Fairfax County is looking to crack down on running bamboo spreading to properties across the region.
Residents expressed both support for and concern about proposed fines for property owners who allow bamboo to spread during a public hearing before the Board of Supervisors on Tuesday (Feb. 22).
The board deferred a decision on adopting an ordinance to March 22, suggesting ways to address the concerns raised about the new rules.
“I think it’s clear we’re going to address this. The question is making sure we get the language right,” Board of Supervisors Chairman Jeff McKay said, thanking speakers for helping the county make the ordinance as effective as possible.
Under the county’s proposal, property owners who receive complaints for failing to contain running bamboo would be required to address the issue within 30 days of getting a notice of the violation. Fines would start at $50 for a first violation and go up to $200 for each subsequent incident, with penalties capped at $3,000 in a year-long period.
The county has considered an ordinance for years but pursued educational efforts simultaneously. In 2017, the Virginia General Assembly passed legislation authorizing localities to regulate bamboo.
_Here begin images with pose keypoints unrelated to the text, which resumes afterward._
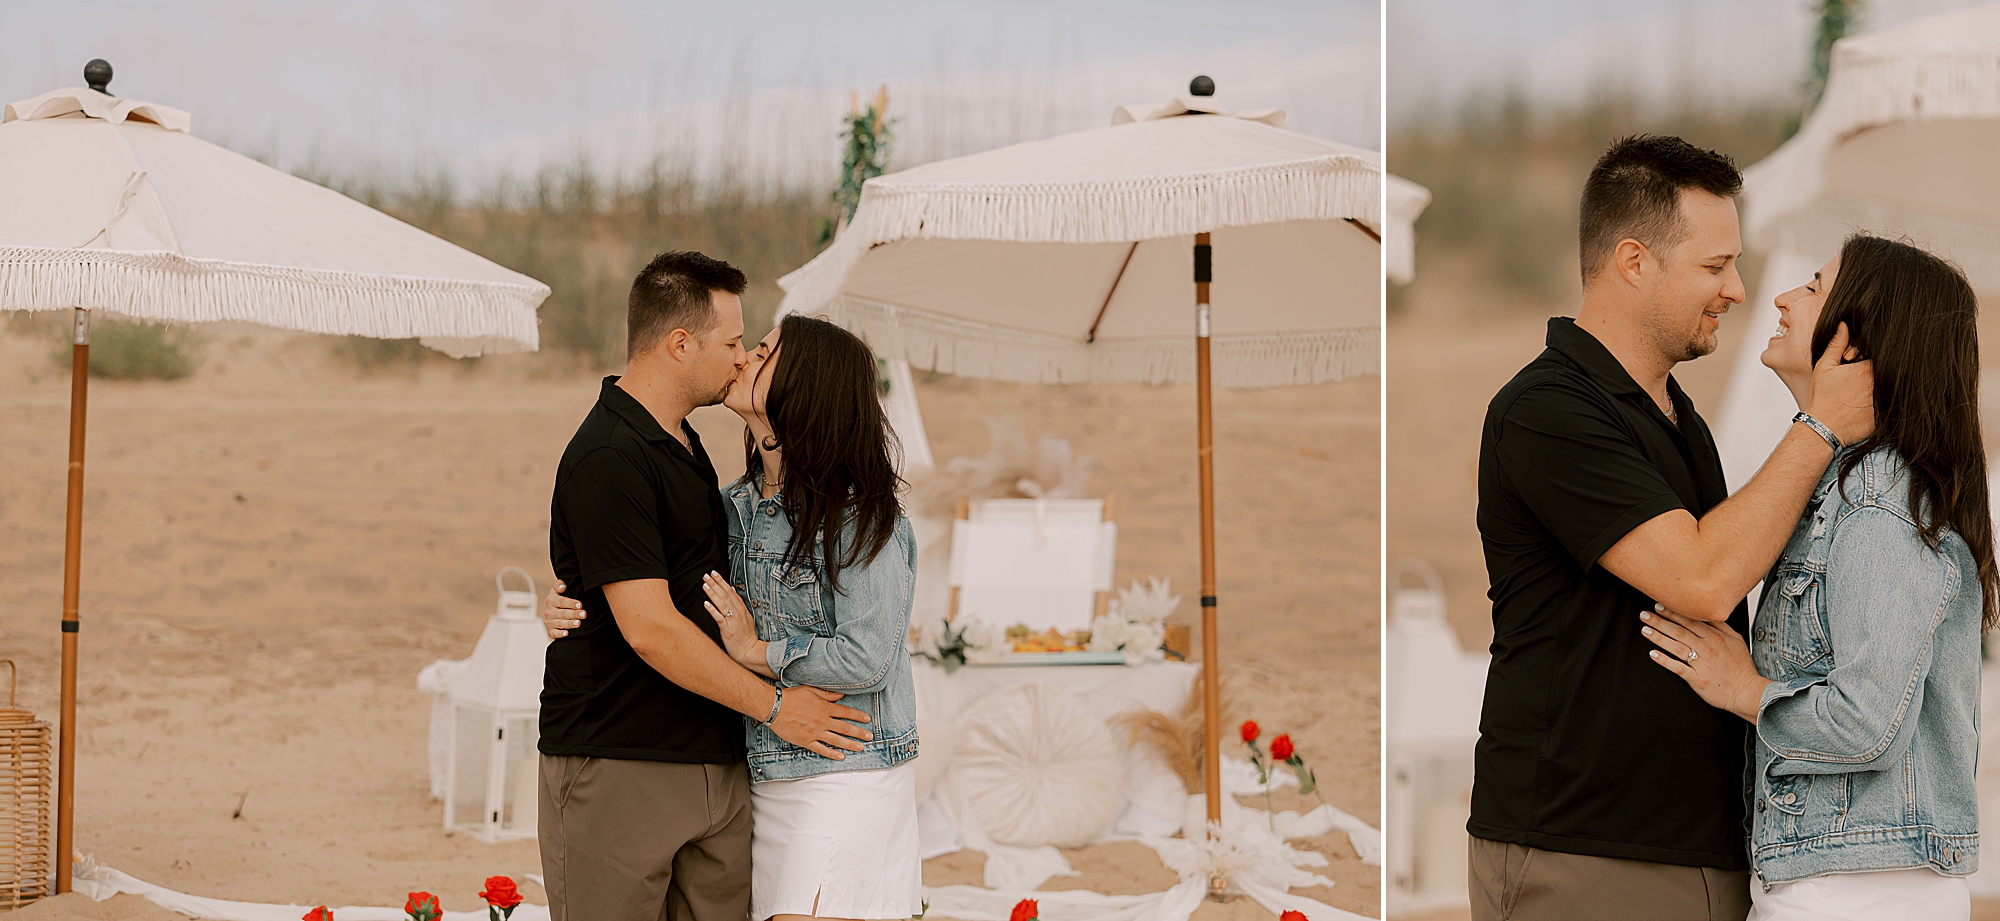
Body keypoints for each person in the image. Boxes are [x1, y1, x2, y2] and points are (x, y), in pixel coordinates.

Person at [1471, 135, 1874, 921]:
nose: (1736, 287)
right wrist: (1820, 424)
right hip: (1583, 851)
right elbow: (1701, 578)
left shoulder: (1678, 417)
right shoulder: (1547, 410)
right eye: (1715, 265)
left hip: (1696, 849)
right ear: (1633, 261)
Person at [1640, 234, 1991, 921]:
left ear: (1856, 343)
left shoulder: (1880, 498)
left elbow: (1869, 721)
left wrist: (1745, 688)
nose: (1779, 297)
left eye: (1810, 287)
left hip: (1858, 885)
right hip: (1843, 873)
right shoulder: (1848, 487)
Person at [545, 312, 924, 921]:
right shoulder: (734, 507)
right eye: (745, 345)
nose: (743, 357)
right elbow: (654, 585)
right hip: (763, 770)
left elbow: (868, 656)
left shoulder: (862, 517)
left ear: (806, 383)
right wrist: (574, 604)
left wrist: (759, 653)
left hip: (844, 769)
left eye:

Complications with creating an ordinance were evident at the public hearing. Braddock District Supervisor James Walkinshaw hypothetically noted that someone who had bamboo spread from a neighbor’s property to theirs and then to another neighbor’s would mean that both they and the original homeowner would be responsible.
“It’s not just the original planter of the bamboo,” Walkinshaw said.
He suggested the county should have a policy about not pursuing fines if it’s unclear who was initially responsible.
Fairfax County Director of Code Compliance Jack Weyant said the county would first pursue educational efforts, distributing flyers and working with homeowners, before fines were considered.
Speakers at the meeting, including Springfield District Supervisor Pat Herrity, also raised concerns about how the amount of the proposed fines could affect residents.
“If you’re on a fixed income, you could lose your house over that,” resident Judi Johnson said, calling the maximum penalty horrifying. She added that bamboo isn’t a monster, saying it’s just people haven’t learned how to work with it.
In contrast, resident Petra Riedel-Willems says she has been inundated by bamboo on all sides around her property.
“I strongly, strongly support this ordinance,” she said, adding that she feared it might lead people to use environmentally harmful pesticides and wants to avoid that.
Hunter Mill District Supervisor Walter Alcorn said that running bamboo is still sold commercially and allowed by the state.
“It would be nice to be able to turn the spigot off so that…we’re not at least seeing additional problems emerge,” he said.